Vida

El monólogo de Ernesto Sábato ante los Cadillacs

En el verano de hace hace 23 años, dos jóvenes, con la complicidad del autor de esta nota, visitaron a Ernesto Sábato, en su casa de Santos Lugares y alborotaron al barrio. Aquí va el relato para que se inspiren los adolescentes apasionados por la literatura y una modernidad que el escritor muchas veces detestaba por la falta de solidaridad con los más ancianos. Humanidad, que reproduce éste testimonio de su hijo Mario, lo escuchó lamentar en una presentación en la Feria del Libro de Buenos Aires, como los japoneses adinerados se desprendían “de los viejos y los mandaban a pasar sus últimos días (a morir, para ser más precisos) a bordo de lujosos cruceros”, lejos de sus familiares y amigos.

SOBRE HÉROES Y CALAVERAS

Por Mario Sábato

En la casa de Santos Lugares solían aparecer visitantes insólitos, que ya ni llamaban la atención de los vecinos.
Pero los que tocaron el timbre, esa tarde de verano en 1996, alborotaron el barrio.


Un joven de pelo rebelde y profusamente despeinado, y otro macizo, casi sin pelo y cubierto de tatuajes.
Para no ser obvios el que parecía tímido y asustado no era el jovencito desgreñado, sino el rubicundo tatuado.
Los hice entrar, y se los presenté a mi padre, que no tenía la menor idea de quiénes eran los Fabulosos Cadillacs.

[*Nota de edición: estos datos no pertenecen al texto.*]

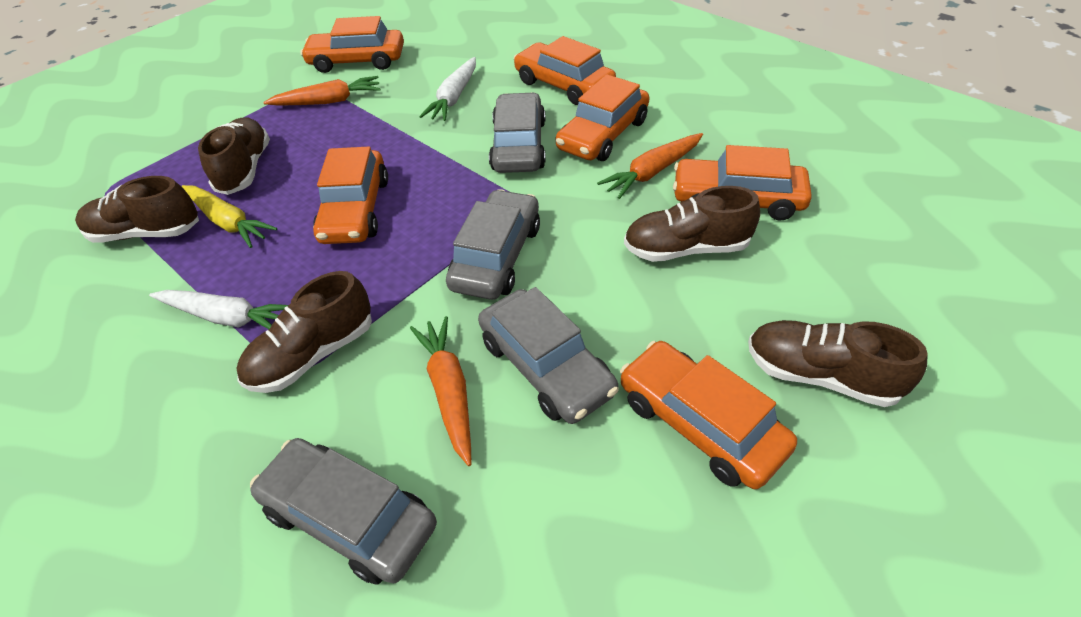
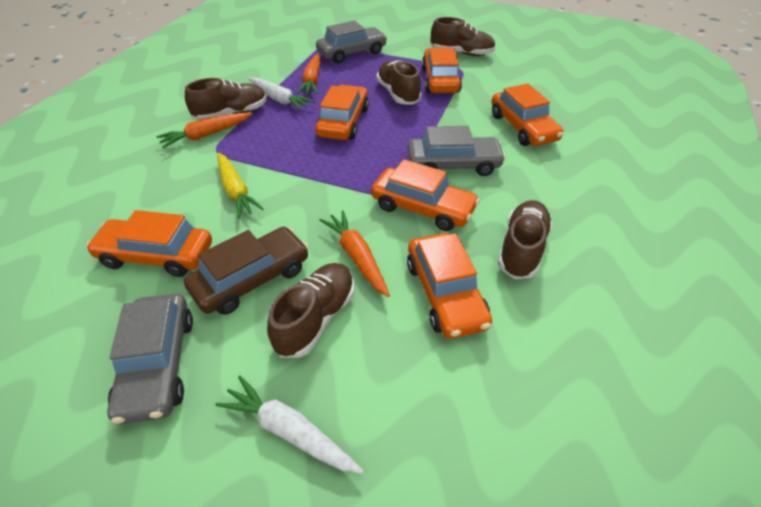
brown car: 0 -> 1
grey car: 4 -> 3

Flavio Cianciarullo se sintió fuera de lugar, y creo que hubiera deseado tener un sobretodo que le ocultase los tatuajes: era preferible sofocarse de calor en vez de ahogarse en el ridículo.
Entró como pidiendo permiso, y debe haberse aliviado cuando sus notables tatuajes no fueron advertidos por su venerado escritor. Mi padre se quedó observando a Vicentico, que simulaba estar a su gusto.

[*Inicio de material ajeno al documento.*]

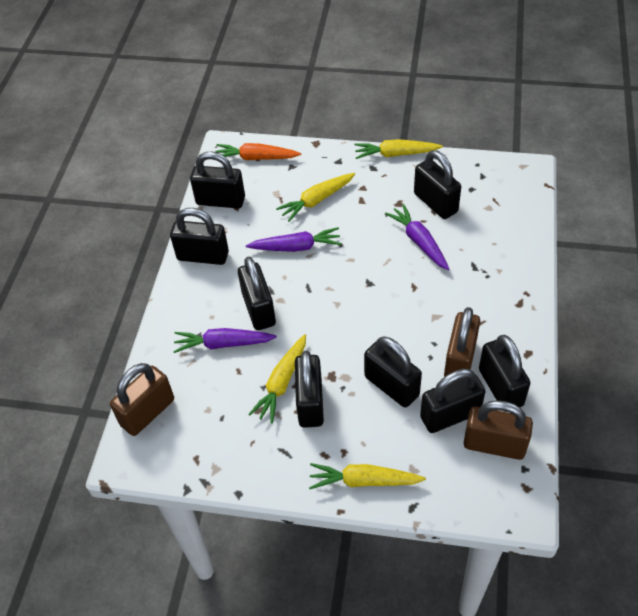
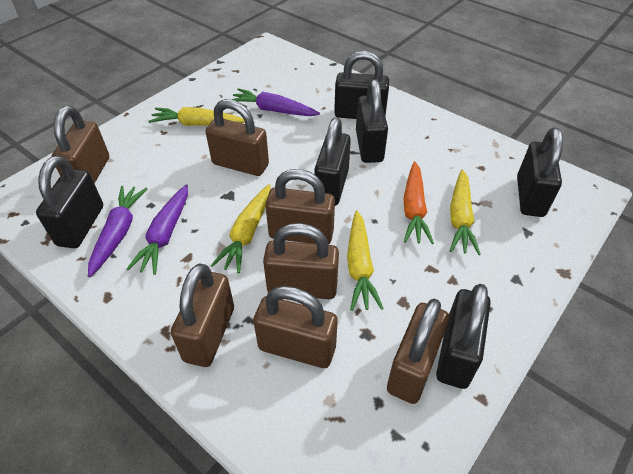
black padlock: 8 -> 6
brown padlock: 3 -> 7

-Jovencito –le preguntó – ¿Usted desconoce la existencia de los peines?
Vicentico se demudó, y no supo qué contestar.
Yo me reí, no tanto porque me divirtiera la situación, sino para advertirles que se trataba de una broma.

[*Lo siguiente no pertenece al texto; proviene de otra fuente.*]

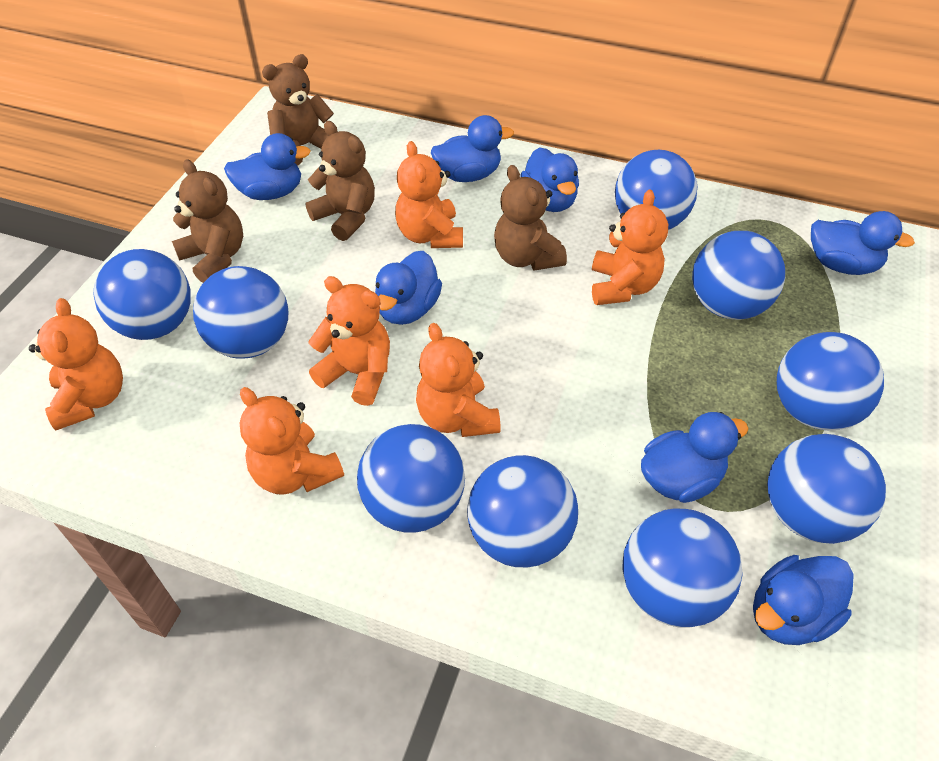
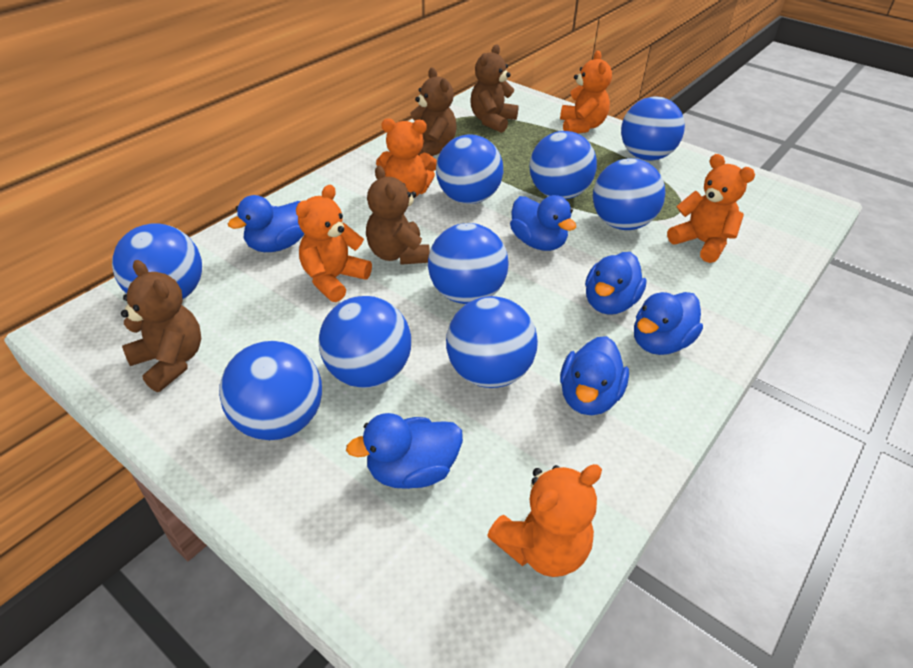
blue duck: 7 -> 6
orange teddy bear: 6 -> 5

Para Flavio y Vicentico no fue el mejor comienzo, en esa reunión que ansiaban para conocer al Maestro.
Pero luego de ese tropiezo inicial el encuentro respondió a sus ilusiones. Sería exagerado decir que conversaron, porque ellos tenían ganas de escucharlo a Sabato, y a mi padre no le molestaba monologar. 


Sobre el final, les recordé para qué habían peregrinado a Santos Lugares:
Hicieron un tema que se llama Sabato – le dije a mi padre, para recordarles el propósito de su visita.
Vicentico sacó el cd y se lo entregó, y padre miró el sobrecito blanco con desconfianza.
– Está acostumbrado a los long play –le aclaré a los visitantes, que comenzaron a asustarse.
Lo lamento – dijo mi padre al devolverle el sobrecito- estas cosas no son para mí.
Yo ya la escuché –intervine velozmente- es buena. Muy buena.
Ah, bueno. Me alegro mucho. –aprobó mi padre.


Flavio, con el tiempo y otras visitas a la casa, entendió el sentido del humor de la familia.
Nos hicimos amigos, y lo seguimos siendo. 
Y hasta dice, tal vez por cariño, que le gusta el video que luego les hice, con el tema Sabato.